GIVEN PASSAGE:
<<<<
In addition, we also found that the recovery of neurological function and daily activity after surgery in the research group receiving stereotactic therapy was significantly better than that in the control group receiving conservative treatment, which was consistent with the research results by Huang et al. [22]. This further confirmed that the postoperative neurological recovery of small- and medium-sized SICH patients treated by stereotactic surgery was significantly superior to conservative treatment. The reason is that stereotactic surgery is conducive to the rapid removal of hematoma, which can reduce the mass effect, alleviate the compression on brain tissue, and reduce the damage to neurons, the pyramidal tract, and glial cells around hematoma caused by various toxic substances released during the solidification, liquefaction, and decomposition of hematoma, thereby reducing the incidence of secondary damage to brain tissue.

However, through clinical practice, we have found some noteworthy places. The operation timing of applying stereotactic techniques to cerebral hemorrhage is controversial. Because the internal hemorrhage is not stable for 6 h after the onset of cerebral hemorrhage, the operation at this time will increase the risk of rebleeding. Therefore, it is not recommended to conduct stereotactic operations during this period.

5. Conclusion

Stereotactic hematoma evacuation is more effective than conservative treatment in the treatment of medium and small intracerebral hemorrhages in the basal ganglia. It can accelerate the resolution of hematoma and improve the neurological function and quality of life of patients, which is worthy of clinical promotion and application. However, this study is only a cohort study, the measurement indicators are highly subjective, and it fails to provide a causal conclusion. It also does not conduct in-depth research on clinical communication skills, but it provides more ideas for in-depth research on stereotactic hematoma evacuation in the future.

Data Availability

The data used and/or analyzed during the current study are available from the corresponding author.

Conflicts of Interest

The authors declare that they have no conflicts of interest.
>>>>
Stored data
<<<<
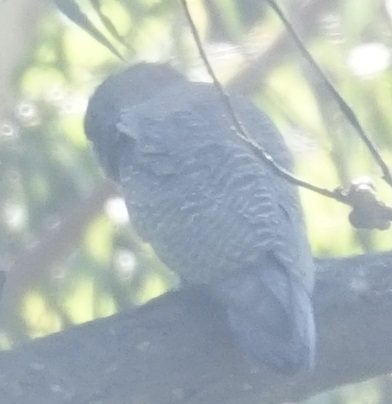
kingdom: Animalia
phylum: Chordata
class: Aves
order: Psittaciformes
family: Psittacidae
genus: Callocephalon
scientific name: Callocephalon fimbriatum
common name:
>>>>
REQUIREMENT 1: In the passage on stereotactic hematoma evacuation, what happens to the risk of rebleeding if the operation is done within 6 h after the onset of cerebral hemorrhage?
REQUIREMENT 2: Reproduce word for word the stretch of the passage on stereotactic hematoma evacuation from "5. Conclusion" through "the corresponding author.".
REQUIREMENT 3: Decide whether each statement agrees with the passage on stereotactic hematoma evacuation, and quote the words that settle it: (a) The study was a randomized controlled trial. (b) The measurement indicators were highly subjective. (c) The authors declare that they have no conflicts of interest.

WRITTEN REPLY 1: The risk of rebleeding increases.

WRITTEN REPLY 2:
5. Conclusion

Stereotactic hematoma evacuation is more effective than conservative treatment in the treatment of medium and small intracerebral hemorrhages in the basal ganglia. It can accelerate the resolution of hematoma and improve the neurological function and quality of life of patients, which is worthy of clinical promotion and application. However, this study is only a cohort study, the measurement indicators are highly subjective, and it fails to provide a causal conclusion. It also does not conduct in-depth research on clinical communication skills, but it provides more ideas for in-depth research on stereotactic hematoma evacuation in the future.

Data Availability

The data used and/or analyzed during the current study are available from the corresponding author.

WRITTEN REPLY 3:
(a) No: "this study is only a cohort study"
(b) Yes: "the measurement indicators are highly subjective"
(c) Yes: "The authors declare that they have no conflicts of interest."